- WHAT YOU ARE ASKED TO DO
Print the data exactly. Pictures stay out.

(Data items)
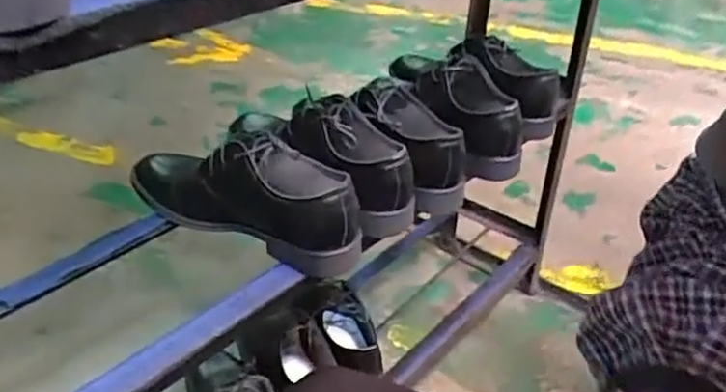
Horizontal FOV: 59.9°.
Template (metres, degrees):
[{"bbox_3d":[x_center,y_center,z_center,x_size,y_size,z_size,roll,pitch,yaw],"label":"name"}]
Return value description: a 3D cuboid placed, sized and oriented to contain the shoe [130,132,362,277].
[{"bbox_3d":[-0.132,-0.011,0.665,0.281,0.111,0.094,18,37,22],"label":"shoe"}]

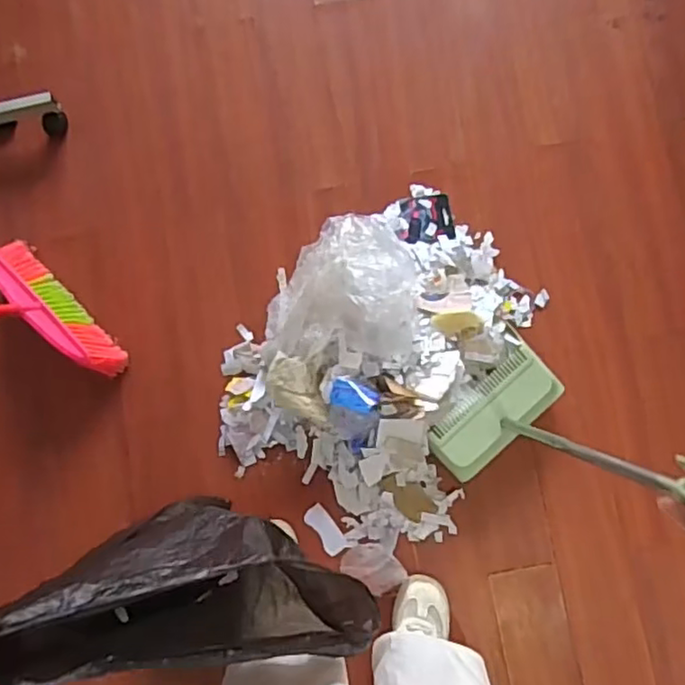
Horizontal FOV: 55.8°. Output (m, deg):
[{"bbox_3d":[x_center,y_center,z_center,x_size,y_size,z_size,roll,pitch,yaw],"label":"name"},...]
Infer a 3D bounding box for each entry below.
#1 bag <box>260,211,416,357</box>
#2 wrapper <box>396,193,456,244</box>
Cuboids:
[{"bbox_3d":[-0.005,-0.111,1.200,0.275,0.137,0.268,0,84,3],"label":"bag"},{"bbox_3d":[0.164,-0.241,1.271,0.107,0.009,0.097,-7,83,3],"label":"wrapper"}]

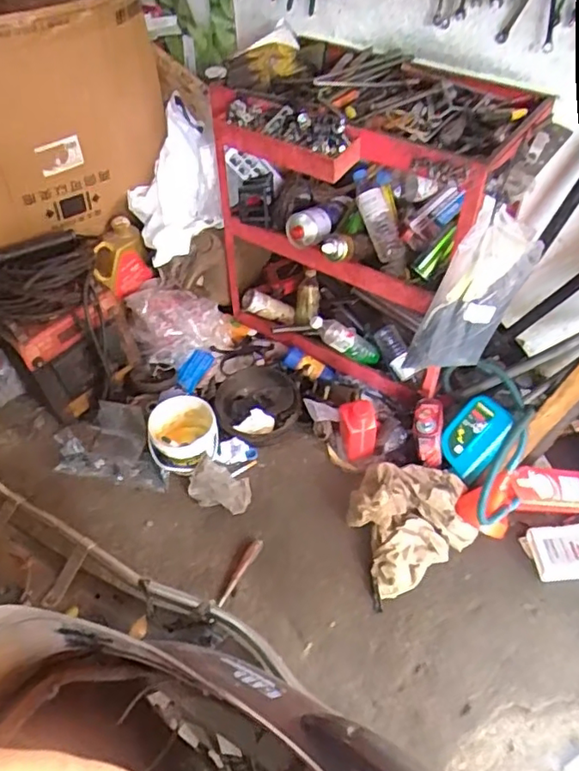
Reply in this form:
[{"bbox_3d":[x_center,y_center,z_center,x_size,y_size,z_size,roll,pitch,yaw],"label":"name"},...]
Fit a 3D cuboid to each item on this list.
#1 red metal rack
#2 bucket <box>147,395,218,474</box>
[{"bbox_3d":[0.159,-0.391,1.497,0.671,0.685,0.462,30,57,25],"label":"red metal rack"},{"bbox_3d":[-0.277,0.124,1.530,0.173,0.128,0.162,-1,49,1],"label":"bucket"}]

- OUTPUT OF THE TASK
Horizontal FOV: 59.9°.
Template (metres, degrees):
[{"bbox_3d":[x_center,y_center,z_center,x_size,y_size,z_size,roll,pitch,yaw],"label":"name"}]
Return value description: a 3D cuboid placed, sized and oriented to contain the shoe [130,132,362,277].
[{"bbox_3d":[-0.132,-0.011,0.665,0.281,0.111,0.094,18,37,22],"label":"shoe"}]

Horizontal FOV: 55.8°. Output (m, deg):
[{"bbox_3d":[x_center,y_center,z_center,x_size,y_size,z_size,roll,pitch,yaw],"label":"name"},...]
Infer a 3D bounding box for each entry below.
#1 bag <box>260,211,416,357</box>
#2 wrapper <box>396,193,456,244</box>
Cuboids:
[{"bbox_3d":[-0.005,-0.111,1.200,0.275,0.137,0.268,0,84,3],"label":"bag"},{"bbox_3d":[0.164,-0.241,1.271,0.107,0.009,0.097,-7,83,3],"label":"wrapper"}]

Reply in this form:
[{"bbox_3d":[x_center,y_center,z_center,x_size,y_size,z_size,roll,pitch,yaw],"label":"name"},...]
Fit a 3D cuboid to each item on this list.
#1 red metal rack
#2 bucket <box>147,395,218,474</box>
[{"bbox_3d":[0.159,-0.391,1.497,0.671,0.685,0.462,30,57,25],"label":"red metal rack"},{"bbox_3d":[-0.277,0.124,1.530,0.173,0.128,0.162,-1,49,1],"label":"bucket"}]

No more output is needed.